■ **Short task 1**
Answer these questions from the text on the Pretrained Decision Transformer:
(a) In what month and year was the article presenting the method published?
(b) How is each future embedding associated with its return during online fine-tuning?
(c) What serves as a kind of compass for the model's orientation in space?
■ **Short task 2**
Translate this sentence from the text on the Pretrained Decision Transformer into Spanish: "This method provides DT with the ability to train on data without reward labels and using suboptimal data."
■ **Short task 3**
Retype the passage of the text on the Pretrained Decision Transformer starting with "To achieve efficient" and going on through "each future embedding.".

■ **Text shown**
»»

In this article, I invite you to get acquainted with the RL pretraining method called Pretrained Decision Transformer (PDT), which was presented in the article "Future-conditioned Unsupervised Pretraining for Decision Transformer" in May 2023. This method provides DT with the ability to train on data without reward labels and using suboptimal data. In particular, the authors of the method consider a pre-training scenario in which the model is first trained offline on previously collected trajectories without reward labels, and then fine-tuned to the target task through online interaction.

For effective pre-training, the model must be able to extract multifaceted and universal learning signals without the use of rewards. During pretraining, the model must quickly adapt to the reward task by determining which learning signals can be associated with rewards.

PDT jointly learns an embedding space of future trajectory as well as a future prior conditioned only on past information.. By conditioning action prediction on the target future embedding, PDT is endowed with the ability to "reason over the future". This ability is naturally task-independent and can be generalized to different task specifications.

To achieve efficient online fine-tuning in downstream tasks, you can easily adapt the framework to new conditions by associating each future embedding to its return, which is realized by training a reward prediction network for each future embedding.

I suggest moving on to the next section of our article and considering in detail the Pretrained Decision Transformer method.


1. Pretrained Decision Transformer Method (PDT)

The PDT method is based on the principles of DT. It also predicts the Agent's actions after analyzing the sequence of visited states and completed actions. At the same time, PDT introduces additions to the DT algorithm, allowing preliminary model training on unlabeled data, i. e. without analyzing the return. This seems impossible, because the 'Return-To-Go' (future reward) is one of the members of the sequence analyzed by the model and serves as a kind of compass for the model orientation in space.

««

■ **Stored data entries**
»»

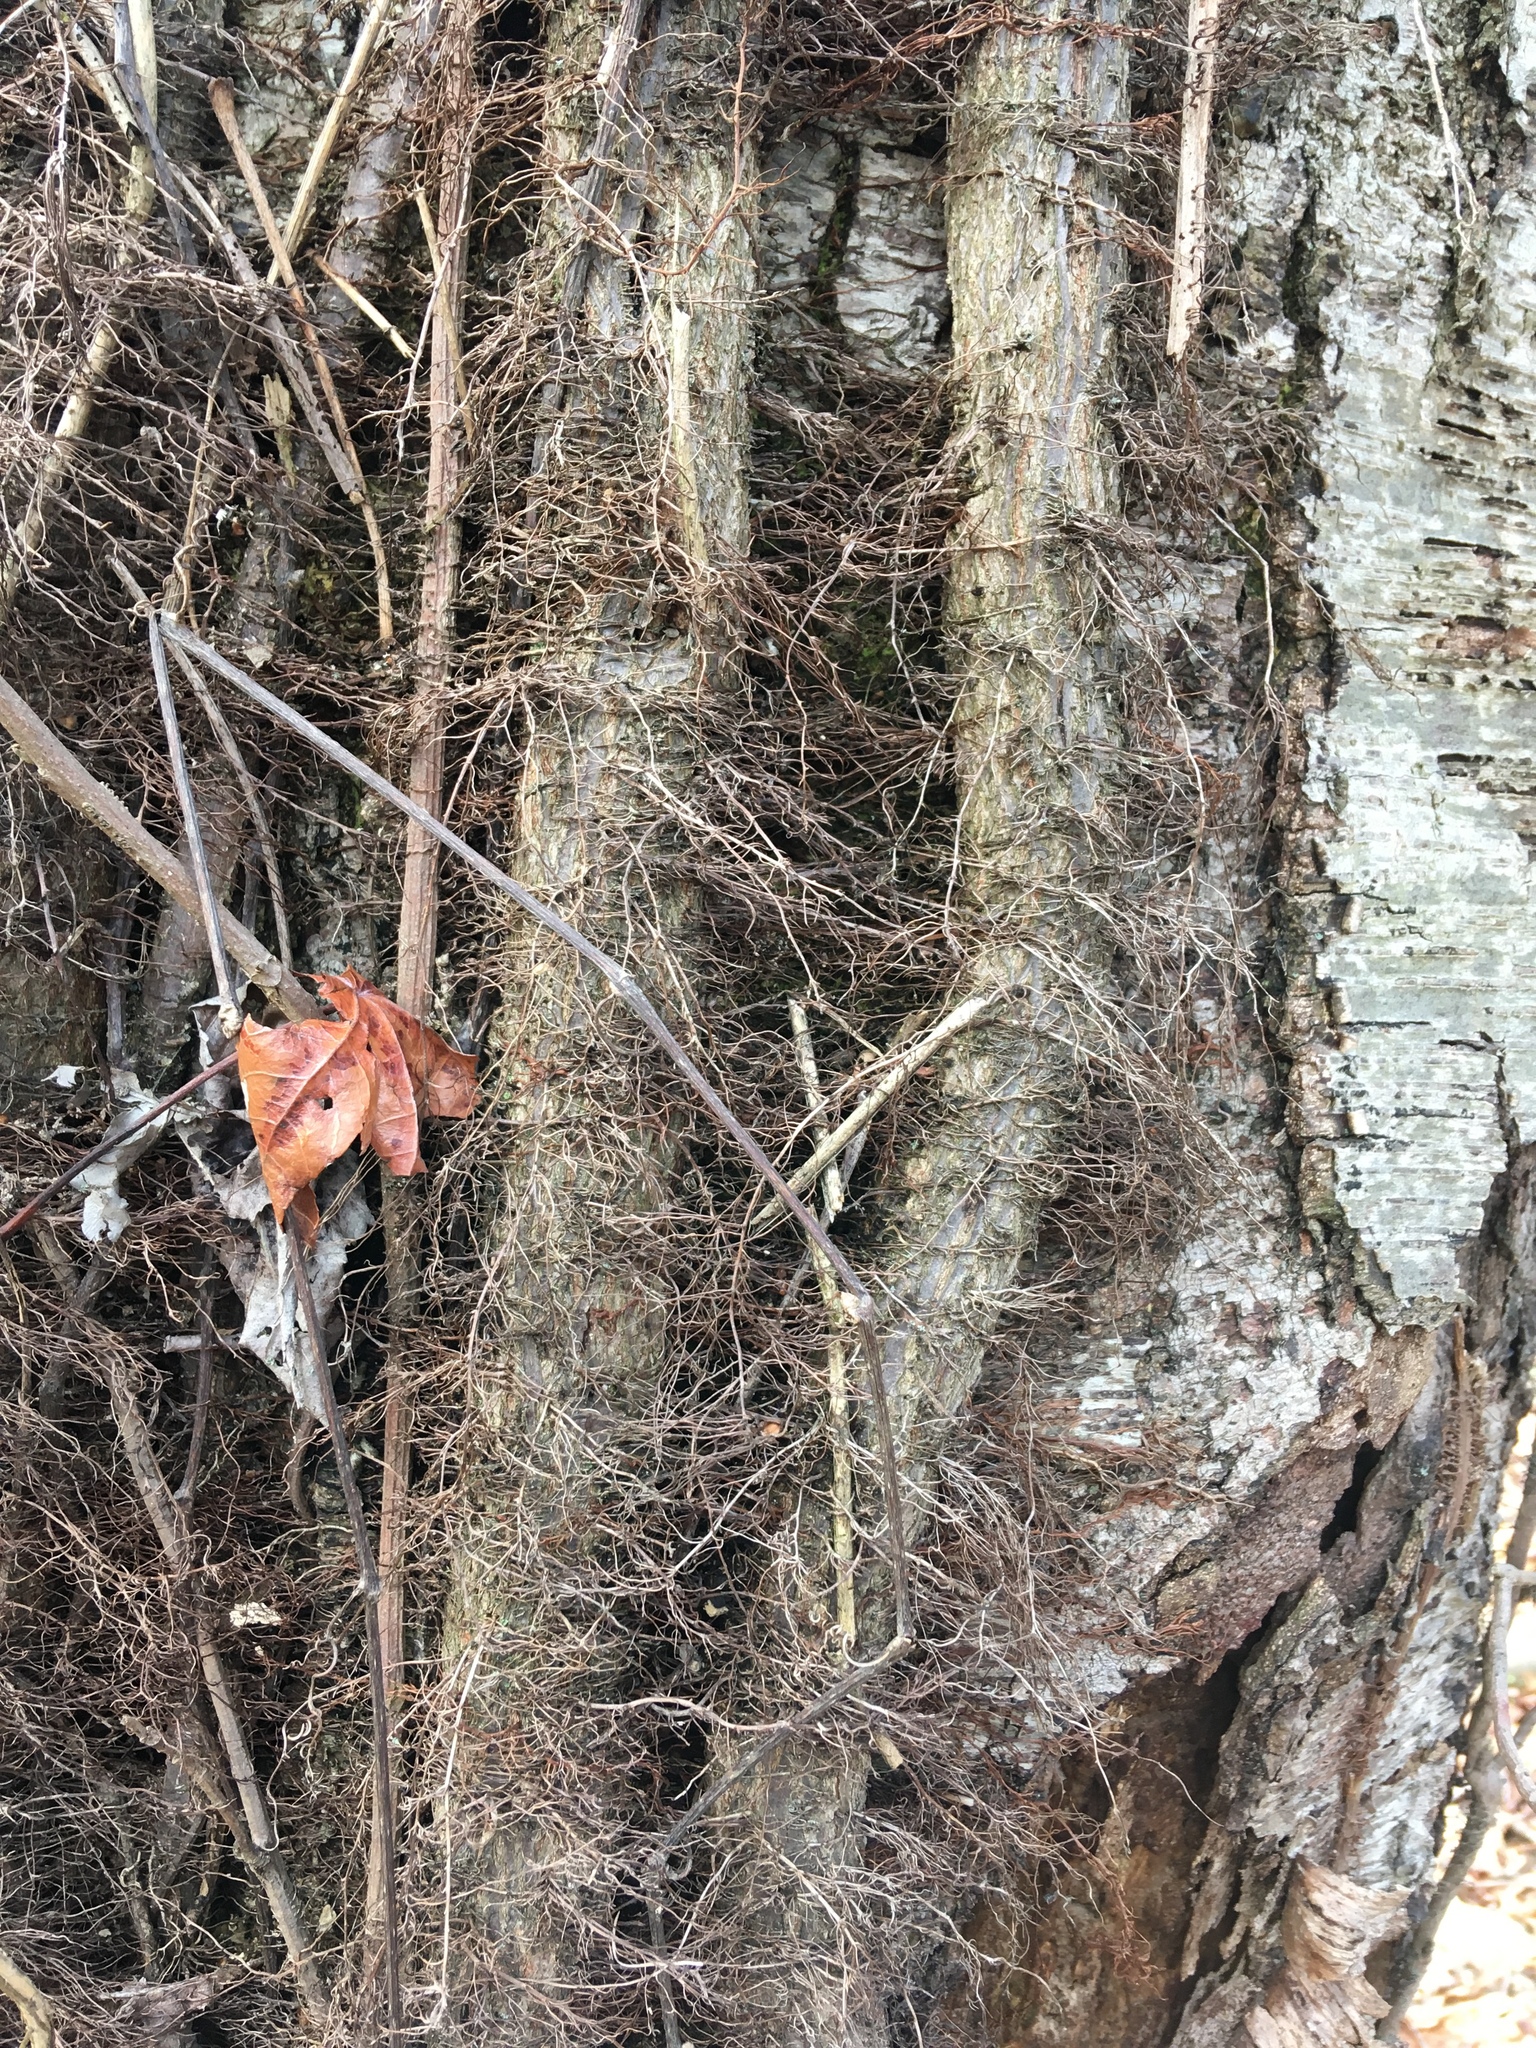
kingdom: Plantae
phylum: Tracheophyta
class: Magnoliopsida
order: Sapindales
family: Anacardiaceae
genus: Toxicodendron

««
»»

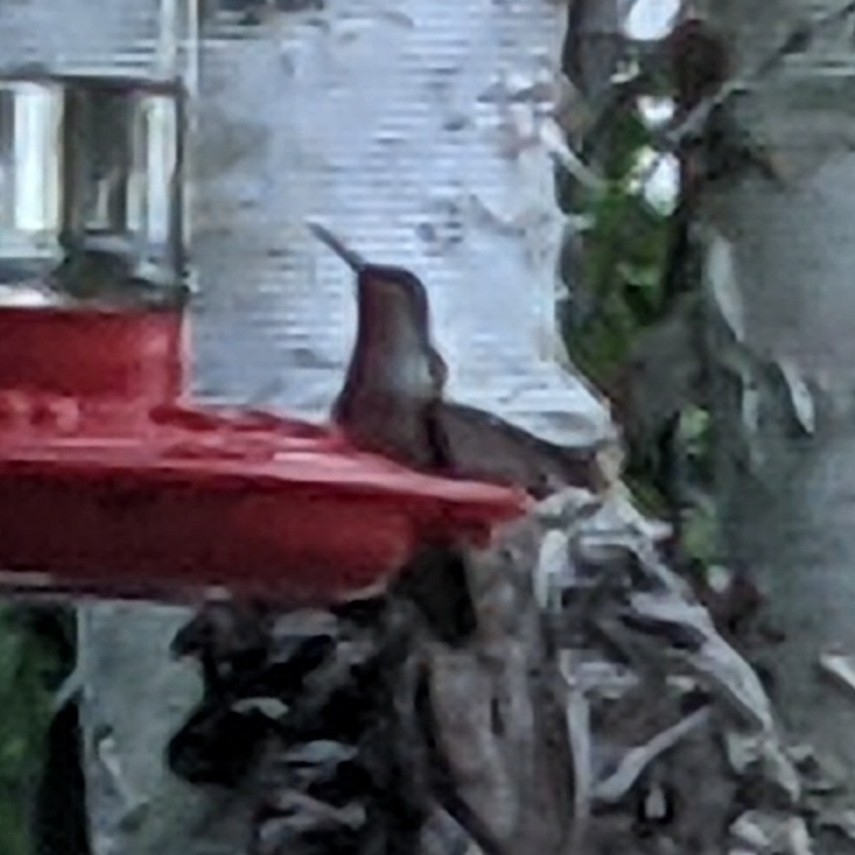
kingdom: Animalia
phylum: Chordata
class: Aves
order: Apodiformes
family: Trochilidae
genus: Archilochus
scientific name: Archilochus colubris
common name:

««
»»

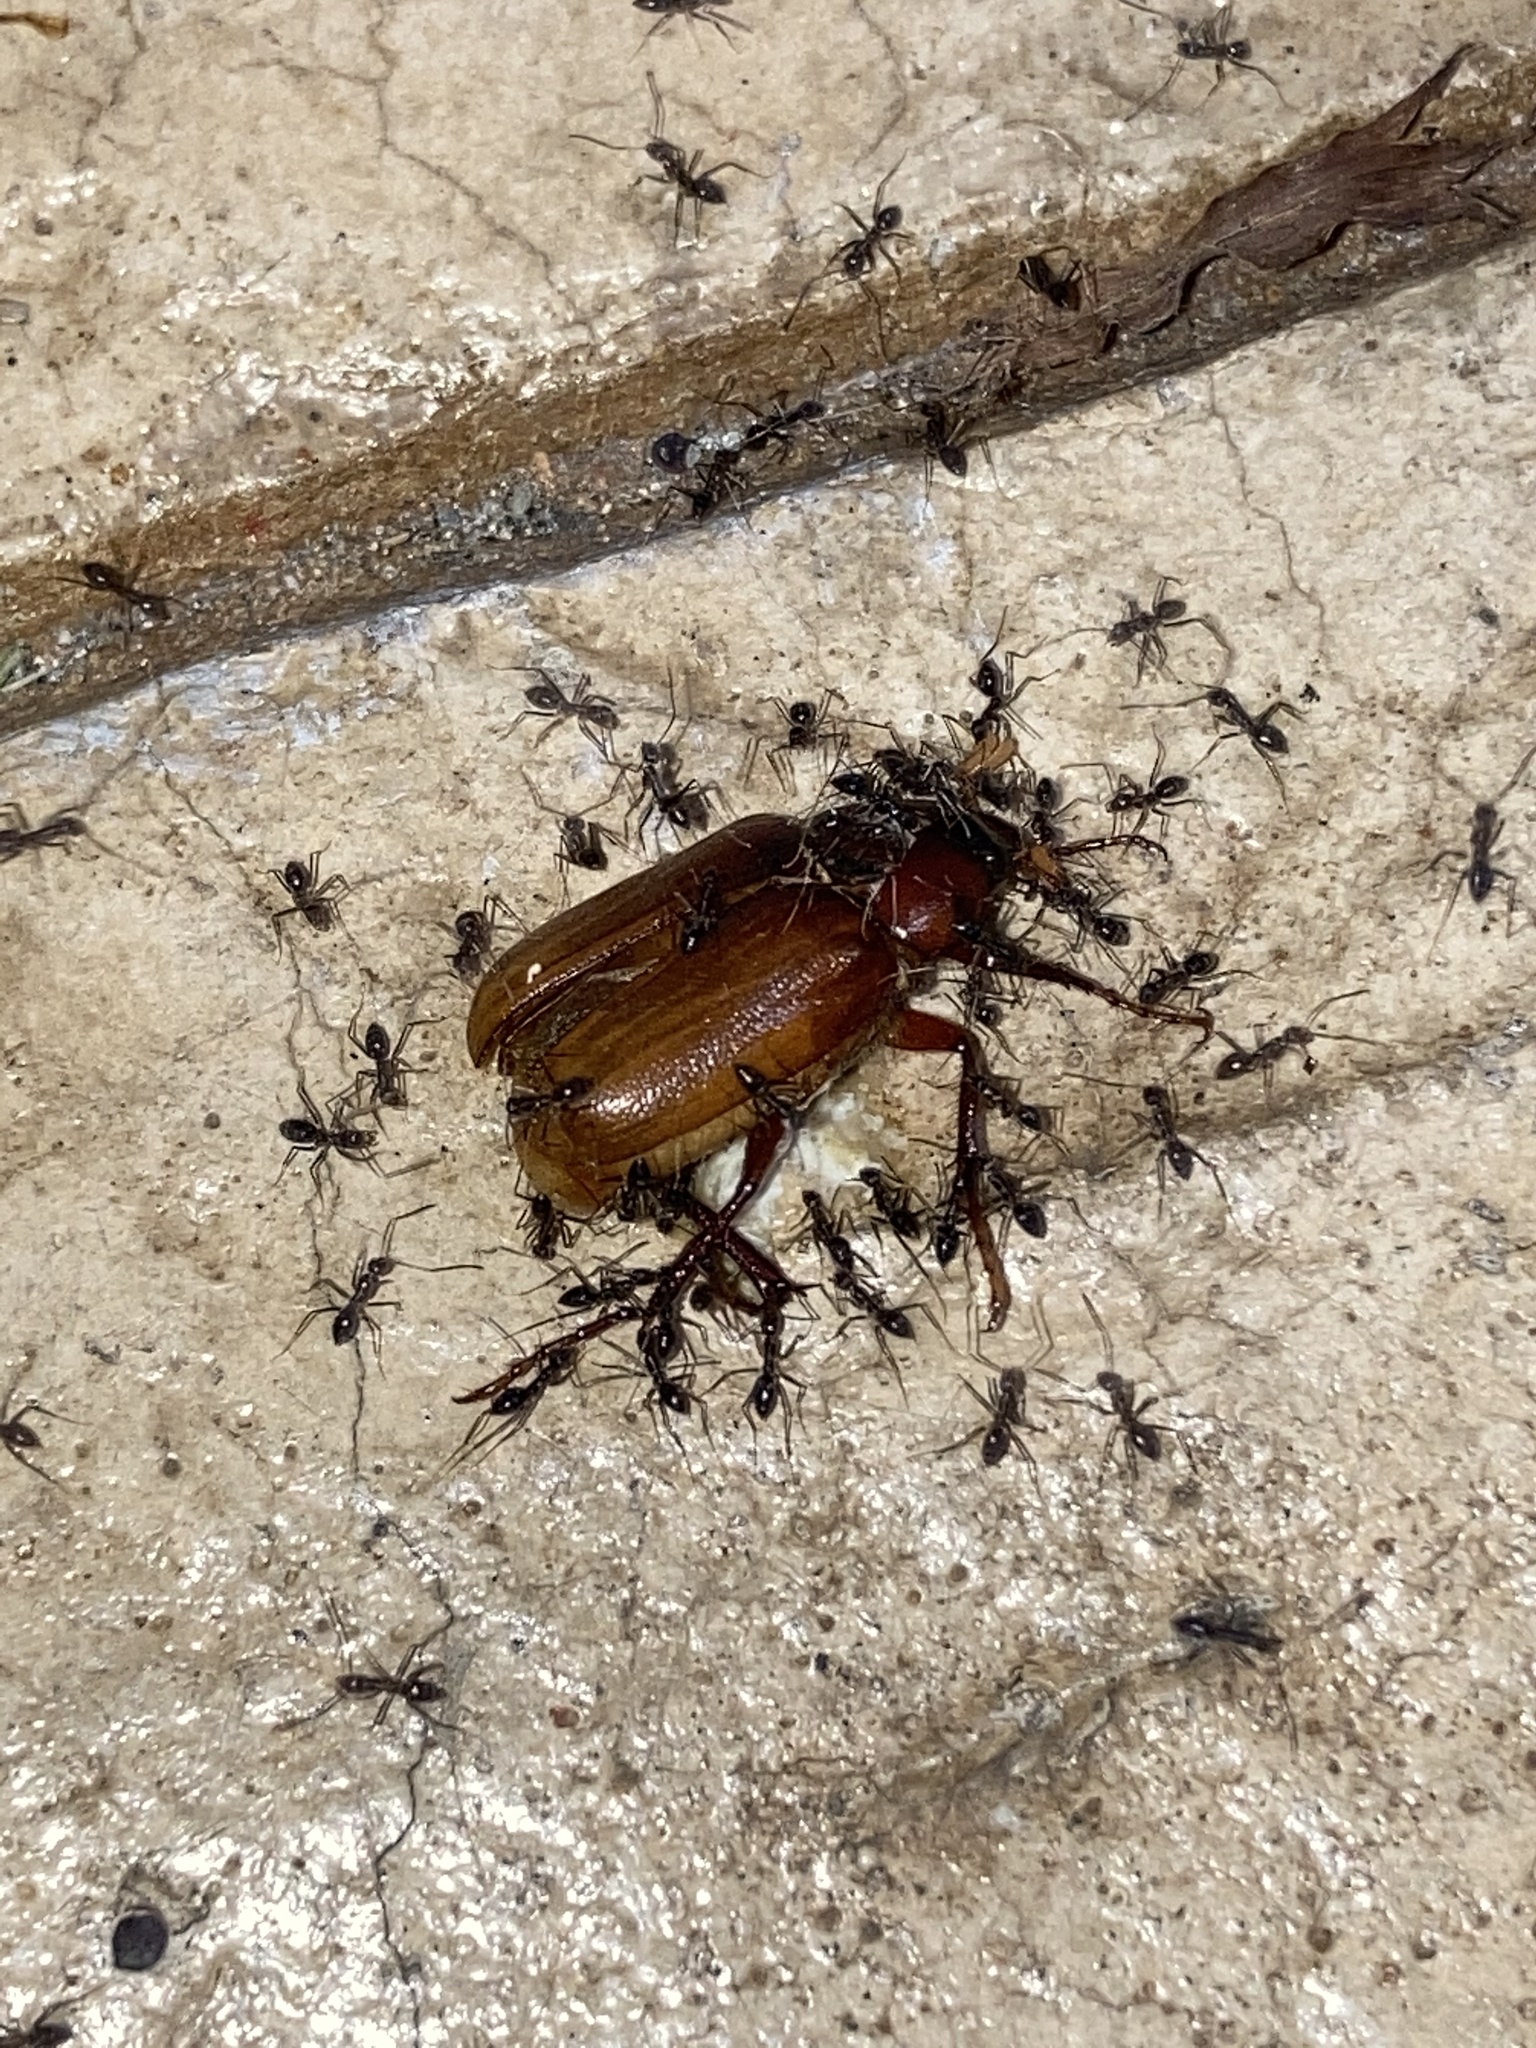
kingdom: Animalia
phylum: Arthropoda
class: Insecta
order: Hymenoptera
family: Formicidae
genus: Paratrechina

««

■ **Exercise answer 1**
(a) May 2023
(b) By training a reward prediction network for each future embedding
(c) The 'Return-To-Go' (future reward)

■ **Exercise answer 2**
Este método proporciona a DT la capacidad de entrenarse con datos sin etiquetas de recompensa y utilizando datos subóptimos.

■ **Exercise answer 3**
To achieve efficient online fine-tuning in downstream tasks, you can easily adapt the framework to new conditions by associating each future embedding to its return, which is realized by training a reward prediction network for each future embedding.